People feeling the pain

by Jose Ma. Montelibano

| Photo by judgefloro via Wikimedia Commons

You are lucky if you know what to believe in today’s world. Knowing what you think is true makes you even more fortunate. The atmosphere is not kind to facts and the truth. Climate change is causing disruptions right and left, from forest fires due to the heat to blizzards and snowstorms—sometimes happening simultaneously in the same country. In other words, it isn’t easy to be sure of anything today.

In the physical, facts and reality are hard to pervert or revise. The mind and the emotions can be very fickle, but the body is not as flexible. You may imagine many things and change your feelings, but you cannot move your body to move or change as much.

Even if most Filipinos may not understand it enough, that bigger picture we call ecology, environment, or nature controls so much of physical reality. They are the air we breathe, the water we drink, and the food we eat. The masters of disinformation cannot easily twist physical reality, and the effort to fool people has limits where air, water, and food are concerned.

Like today. It is summer, it is hot, and there is a lack of rain. Farmers and agriculture are adversely affected when water for the fields is scarce. Even fish that usually can be plentiful and near enough to the shorelines to reach may move further away from land if the heat becomes too much. When the climate and the rains are disturbed, food is disturbed, too, like today and maybe much worse tomorrow.

Philippine society is unequally divided. The upper strata can hardly care about the cost of food. First, their numbers are small, and what they need to eat is only incidental to the whole food industry. Even if food prices double or triple within a year, the food budgets of the top 10% will not be upset. Food is not their concern—until the salaries and wages they pay their workers are not enough to feed their families.

Today, raising the minimum wage by 100 pesos a day is already being considered, exposing the reality that most Filipinos are having a hard time making ends meet. An increase that high will have a substantial impact on corporate expenses; ultimately, it will have a substantial impact on inflation and food prices. However, government officials know their constituents feel the pain of inadequate income in an environment where food prices do not stop climbing.

I have been talking only about the formal labor market, which remains the minority among all workers. If the formal labor market is now challenged, its bigger but informal counterpart is starting to suffer. That suffering starts with food because they will not have enough to buy the food they need. Then, hunger will rise because less money means buying less food per meal and fewer meals per day.

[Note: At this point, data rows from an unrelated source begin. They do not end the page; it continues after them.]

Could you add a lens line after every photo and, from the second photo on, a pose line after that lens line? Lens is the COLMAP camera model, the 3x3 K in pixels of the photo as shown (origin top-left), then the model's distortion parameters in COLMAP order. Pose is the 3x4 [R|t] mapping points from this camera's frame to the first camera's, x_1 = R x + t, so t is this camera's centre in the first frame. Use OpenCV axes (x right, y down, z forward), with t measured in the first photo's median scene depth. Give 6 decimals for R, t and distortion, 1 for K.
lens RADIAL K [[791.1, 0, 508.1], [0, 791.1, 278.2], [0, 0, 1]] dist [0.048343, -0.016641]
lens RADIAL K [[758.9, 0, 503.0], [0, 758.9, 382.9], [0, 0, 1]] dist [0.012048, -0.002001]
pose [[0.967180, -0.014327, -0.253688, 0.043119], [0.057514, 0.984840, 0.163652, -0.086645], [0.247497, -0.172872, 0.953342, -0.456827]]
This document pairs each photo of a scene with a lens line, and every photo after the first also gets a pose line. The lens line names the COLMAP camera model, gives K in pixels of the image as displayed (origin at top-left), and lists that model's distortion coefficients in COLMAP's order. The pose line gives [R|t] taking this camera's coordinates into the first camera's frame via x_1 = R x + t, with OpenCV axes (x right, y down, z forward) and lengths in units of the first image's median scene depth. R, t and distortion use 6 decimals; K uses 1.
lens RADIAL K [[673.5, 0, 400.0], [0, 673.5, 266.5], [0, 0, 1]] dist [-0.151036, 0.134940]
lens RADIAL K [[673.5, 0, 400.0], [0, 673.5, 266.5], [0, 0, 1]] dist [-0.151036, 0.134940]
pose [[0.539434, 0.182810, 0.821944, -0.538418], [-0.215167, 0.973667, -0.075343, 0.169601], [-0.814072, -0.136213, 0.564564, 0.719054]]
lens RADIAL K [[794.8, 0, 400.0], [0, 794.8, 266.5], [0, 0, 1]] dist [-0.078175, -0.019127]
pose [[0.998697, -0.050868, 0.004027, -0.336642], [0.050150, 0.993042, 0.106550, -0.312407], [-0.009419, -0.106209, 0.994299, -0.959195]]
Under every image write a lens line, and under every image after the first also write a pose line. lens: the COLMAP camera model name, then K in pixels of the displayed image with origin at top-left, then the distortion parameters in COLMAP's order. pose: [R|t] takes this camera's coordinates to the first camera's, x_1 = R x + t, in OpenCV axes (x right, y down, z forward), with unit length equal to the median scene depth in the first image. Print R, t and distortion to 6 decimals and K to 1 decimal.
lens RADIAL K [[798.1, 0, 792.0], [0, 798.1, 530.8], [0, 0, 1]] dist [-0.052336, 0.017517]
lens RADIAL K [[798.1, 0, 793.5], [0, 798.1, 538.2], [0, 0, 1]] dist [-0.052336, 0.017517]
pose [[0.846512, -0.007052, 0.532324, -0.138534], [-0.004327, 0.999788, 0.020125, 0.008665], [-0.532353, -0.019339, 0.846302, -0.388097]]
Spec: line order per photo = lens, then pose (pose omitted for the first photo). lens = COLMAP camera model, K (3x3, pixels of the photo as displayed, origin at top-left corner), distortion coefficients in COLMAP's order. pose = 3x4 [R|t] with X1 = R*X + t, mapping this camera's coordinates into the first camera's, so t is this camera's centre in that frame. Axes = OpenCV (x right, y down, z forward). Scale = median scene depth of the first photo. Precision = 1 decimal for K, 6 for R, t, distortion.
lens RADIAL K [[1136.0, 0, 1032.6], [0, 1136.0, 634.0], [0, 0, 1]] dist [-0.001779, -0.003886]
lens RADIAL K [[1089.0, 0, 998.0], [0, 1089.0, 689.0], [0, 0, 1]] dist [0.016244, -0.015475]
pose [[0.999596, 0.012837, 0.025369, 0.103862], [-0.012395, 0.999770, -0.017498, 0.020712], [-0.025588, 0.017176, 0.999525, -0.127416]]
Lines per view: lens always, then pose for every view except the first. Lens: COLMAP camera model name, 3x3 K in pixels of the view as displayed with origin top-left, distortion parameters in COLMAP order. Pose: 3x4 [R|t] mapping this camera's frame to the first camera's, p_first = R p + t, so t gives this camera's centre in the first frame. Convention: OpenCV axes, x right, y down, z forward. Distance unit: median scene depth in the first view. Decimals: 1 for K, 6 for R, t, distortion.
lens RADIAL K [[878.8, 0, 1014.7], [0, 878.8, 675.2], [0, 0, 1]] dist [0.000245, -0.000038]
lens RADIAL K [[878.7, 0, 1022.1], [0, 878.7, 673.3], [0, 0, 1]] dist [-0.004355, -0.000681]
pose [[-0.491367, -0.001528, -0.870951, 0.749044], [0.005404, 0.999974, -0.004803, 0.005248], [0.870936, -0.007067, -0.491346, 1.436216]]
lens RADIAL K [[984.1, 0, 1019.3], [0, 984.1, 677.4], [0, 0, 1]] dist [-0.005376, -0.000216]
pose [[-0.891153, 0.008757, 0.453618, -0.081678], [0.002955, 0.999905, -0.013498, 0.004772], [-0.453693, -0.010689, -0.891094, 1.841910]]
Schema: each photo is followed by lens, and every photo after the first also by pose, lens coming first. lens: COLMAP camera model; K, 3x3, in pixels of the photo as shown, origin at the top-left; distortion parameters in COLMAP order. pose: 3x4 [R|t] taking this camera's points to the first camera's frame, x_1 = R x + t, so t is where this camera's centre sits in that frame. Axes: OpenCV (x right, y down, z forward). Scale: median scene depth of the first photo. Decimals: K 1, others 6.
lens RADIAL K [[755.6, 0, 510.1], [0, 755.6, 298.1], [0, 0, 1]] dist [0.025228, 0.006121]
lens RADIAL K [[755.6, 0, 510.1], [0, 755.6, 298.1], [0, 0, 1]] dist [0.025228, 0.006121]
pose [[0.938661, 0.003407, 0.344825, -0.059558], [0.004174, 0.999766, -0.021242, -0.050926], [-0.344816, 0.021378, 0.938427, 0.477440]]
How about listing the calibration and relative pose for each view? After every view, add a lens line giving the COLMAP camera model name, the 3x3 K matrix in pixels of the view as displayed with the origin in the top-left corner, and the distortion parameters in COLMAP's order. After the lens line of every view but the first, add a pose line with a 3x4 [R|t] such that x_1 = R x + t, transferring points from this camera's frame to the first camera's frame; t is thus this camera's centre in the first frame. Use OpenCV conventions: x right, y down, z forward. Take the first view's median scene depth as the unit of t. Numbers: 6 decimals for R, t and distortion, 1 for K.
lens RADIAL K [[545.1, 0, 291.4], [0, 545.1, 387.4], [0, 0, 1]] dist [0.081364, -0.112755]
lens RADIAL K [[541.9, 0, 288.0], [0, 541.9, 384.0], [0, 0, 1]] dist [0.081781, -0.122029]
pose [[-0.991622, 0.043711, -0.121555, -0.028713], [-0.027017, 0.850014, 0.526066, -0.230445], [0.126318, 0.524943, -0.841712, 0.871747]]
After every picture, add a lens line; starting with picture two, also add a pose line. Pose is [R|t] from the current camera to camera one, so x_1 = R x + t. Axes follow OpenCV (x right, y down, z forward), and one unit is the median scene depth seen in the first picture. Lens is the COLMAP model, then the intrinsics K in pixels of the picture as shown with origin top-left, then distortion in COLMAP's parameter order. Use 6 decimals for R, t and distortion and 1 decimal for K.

The heat will make it much worse. Agricultural workers and small farmers will be forced to reduce or stop planting or harvesting. Too hot and no water. This translates to less income from labor or from profits – which means less food on the table.

“We are in a downward spiral. Huge numbers depend on ayuda, and the national government depends on borrowing to cover the deficit year after year. It is only a matter of time before our resources sink and the interest rate we pay soar—the guaranteed pathway to financial distress.”

The puppeteers of fake news will try to divert the news away from lack of money and food. They will discuss entertainment, political conflict and drama, charter change, and Quiboloy. But they will not talk about the price of rice. They will talk about the scandal of NFA officials selling government rice at a significant loss to private traders (expected to sell it to the public at much higher prices). They will occasionally sacrifice below-the-line officials and employees to an angry public, knowing anyway that many will not end up being convicted.

Well, the price of rice is not 20 pesos a kilo. It was just a simple lie to innocent poor people wishing so much for rice to be sold for 20 pesos a kilo. If you are lucky, you might find an elusive 45-peso-per-kilo rice somewhere. Better, though, to budget more than 50 pesos per kilo and still consider yourself lucky. 20-peso-per-kilo rice was simply budol, the most popular local term for a scam.

So, who scammed desperate Filipino voters? Everybody knows who and why, but life must go on. What is one scam among so many? Filipinos are resigned to being scammed by their own public officials. They survive frustration by lowering the bar of expectation year after year. They get by instead by playing ball and lining up for their ayuda or subsidies, which come in many forms from several government agencies. Playing ball, however, means giving one’s automatic forgiveness for scammers in government.

We are in a downward spiral. Huge numbers depend on ayuda, and the national government depends on borrowing to cover the deficit year after year. It is only a matter of time before our resources sink and the interest rate we pay soar—the guaranteed pathway to financial distress. But that is too big a picture. It will begin in small but dangerous ways. It will begin with unaffordable food. It will worsen with unavailable food.

Meanwhile, to delay the inevitable, to slow down the pain process of most Filipinos, the exploiters among the powerful and the rich will have to double their efforts in diverting the attention of Filipinos from the crisis that is building in our land. Doing it subtly or in vulgar ways is just a strategy, but it is disinformation at its core.

I have been mentioning primarily about food. That is only the beginning because food is so physical and critical. Lack of it will bring pain that cannot be diverted and denied. It will be interesting to see how politics and big business will manage an emerging implosion, how reality will be blurred, how much more ayuda the government will give, and how many trillions more in debt.